## What to produce
Lift out each line of the data that holds "relatives".

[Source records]

####

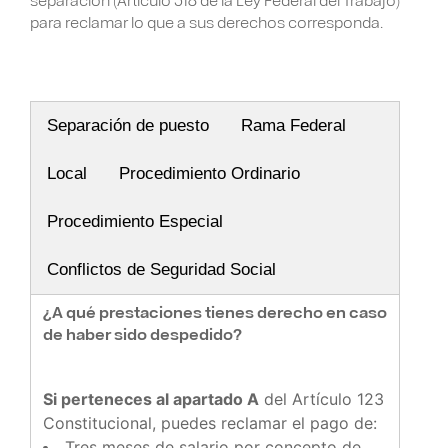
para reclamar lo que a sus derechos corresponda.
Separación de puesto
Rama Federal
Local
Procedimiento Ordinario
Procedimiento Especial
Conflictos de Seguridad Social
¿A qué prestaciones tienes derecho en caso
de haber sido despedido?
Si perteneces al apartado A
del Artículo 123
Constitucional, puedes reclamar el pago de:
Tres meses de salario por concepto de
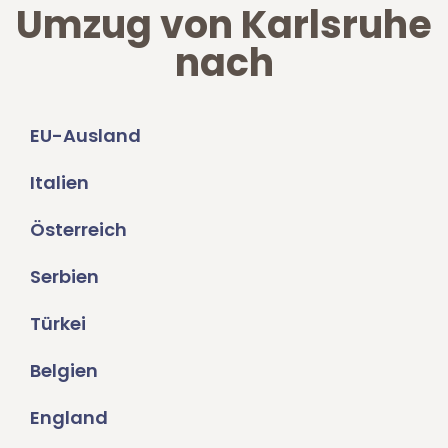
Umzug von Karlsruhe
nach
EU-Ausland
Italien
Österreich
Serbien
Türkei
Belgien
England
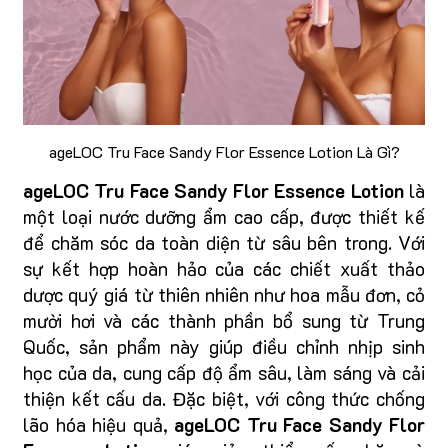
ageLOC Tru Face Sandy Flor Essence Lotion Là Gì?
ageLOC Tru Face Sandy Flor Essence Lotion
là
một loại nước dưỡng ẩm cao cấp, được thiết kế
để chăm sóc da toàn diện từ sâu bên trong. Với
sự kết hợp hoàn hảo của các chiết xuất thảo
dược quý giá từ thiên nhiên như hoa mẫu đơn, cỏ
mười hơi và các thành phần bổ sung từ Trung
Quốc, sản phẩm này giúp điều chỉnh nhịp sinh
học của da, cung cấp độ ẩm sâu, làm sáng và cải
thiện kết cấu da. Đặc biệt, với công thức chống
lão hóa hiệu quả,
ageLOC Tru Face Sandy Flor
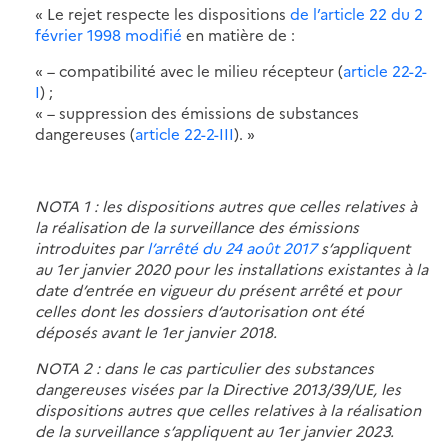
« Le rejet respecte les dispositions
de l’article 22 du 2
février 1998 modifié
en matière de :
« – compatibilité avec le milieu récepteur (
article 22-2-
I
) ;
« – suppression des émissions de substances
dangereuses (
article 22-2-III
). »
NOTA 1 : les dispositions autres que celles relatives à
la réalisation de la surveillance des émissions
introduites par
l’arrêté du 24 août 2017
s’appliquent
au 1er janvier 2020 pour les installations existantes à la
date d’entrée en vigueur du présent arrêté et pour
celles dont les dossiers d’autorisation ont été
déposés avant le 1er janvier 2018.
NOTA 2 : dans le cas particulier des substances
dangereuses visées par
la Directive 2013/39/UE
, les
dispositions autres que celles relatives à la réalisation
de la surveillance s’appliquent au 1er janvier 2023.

####

## Exercise solution
NOTA 1 : les dispositions autres que celles relatives à
dispositions autres que celles relatives à la réalisation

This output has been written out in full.